Why the discrepancy between the opinion survey and the reality? It turned out most of the people who’d thought they’d wiped their phones had in fact only manually deleted data, which is inefficient at best and tends to leave a lot of unseen information lurking in the background.

Security experts recommend that phone sellers instead first make sure they log out of all Internet-based remote accounts the phone is linked to, then “factory reset” their handsets before passing them on.

As for the SIM card? If you’re not transferring it to another handset, then step on it, crush it, chop it up with scissors — make sure it’s toast.

"The safest way to remove all of your data from a mobile phone or SIM card is to totally destroy the SIM and double check to ensure that all content has been removed from your phone before disposal," Hart said in the CPP press release.

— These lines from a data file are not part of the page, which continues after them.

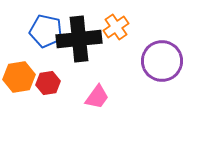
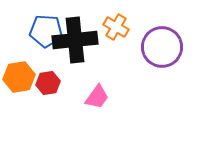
orange cross: rotated 25 degrees counterclockwise
blue pentagon: rotated 8 degrees counterclockwise
black cross: moved 4 px left, 1 px down
purple circle: moved 14 px up
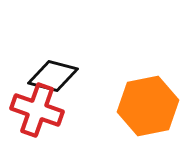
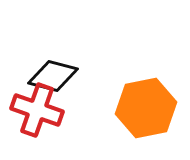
orange hexagon: moved 2 px left, 2 px down
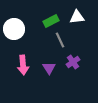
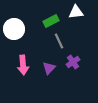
white triangle: moved 1 px left, 5 px up
gray line: moved 1 px left, 1 px down
purple triangle: rotated 16 degrees clockwise
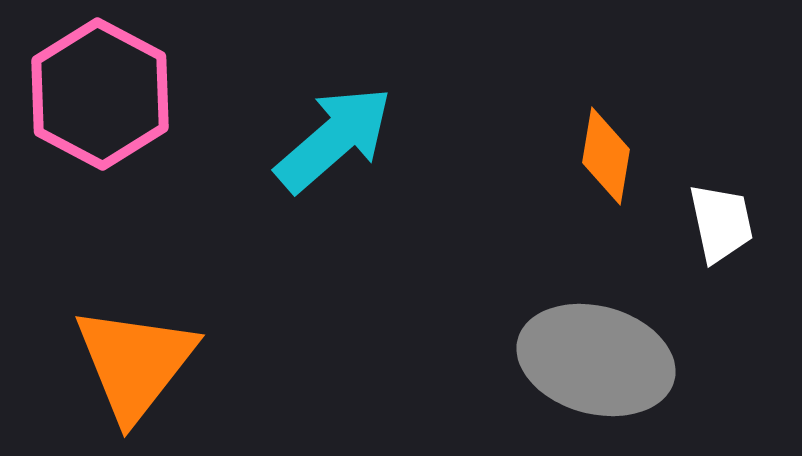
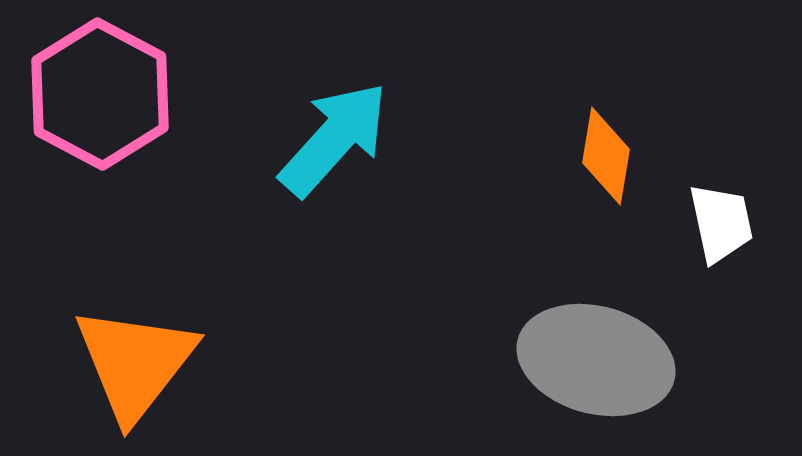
cyan arrow: rotated 7 degrees counterclockwise
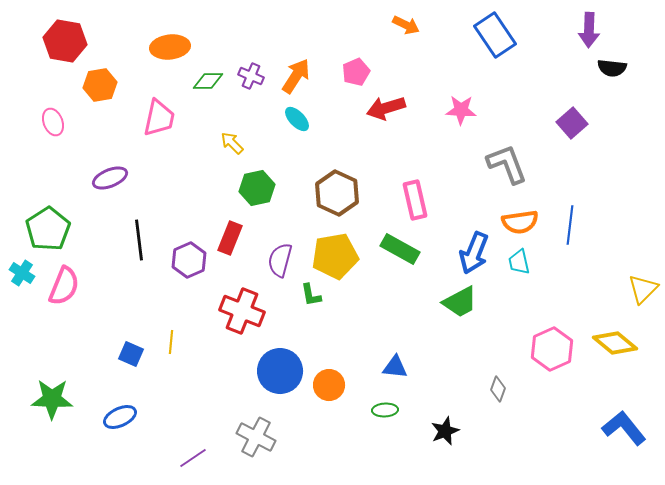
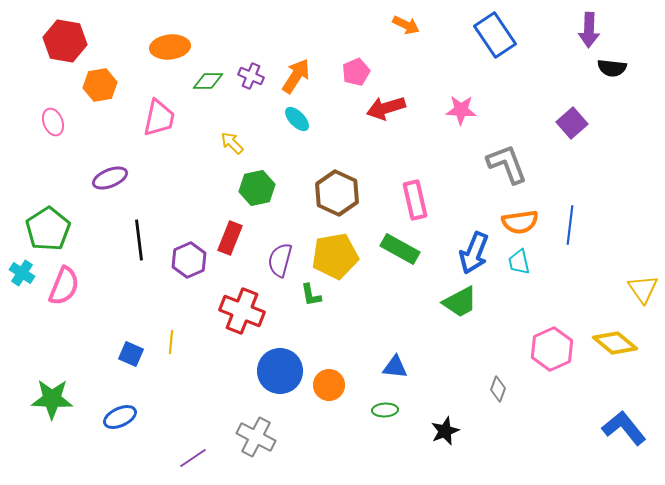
yellow triangle at (643, 289): rotated 20 degrees counterclockwise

The mobile phone resale market is robust in Britain, where a single phone standard is used and consumers have a long history of trading up to newer, often more expensive handsets, a process made easy by interchangeable GSM cards.

In North America, large-scale cellphone resales really took off only after the introduction of the second-generation Apple iPhone, which flooded the market with still-in-demand first-generation iPhones. Until then, used cellphones had been seen here as nearly worthless — as used SIM cards still are.

That doesn’t make North Americans, who are embracing smartphones heartily, any less susceptible to inadvertent cellphone data breaches.

“Our experiment found that newer smartphones have more capabilities to store information,” said Hart, “and that information is much easier to recover than on traditional mobiles due to the increase of applications."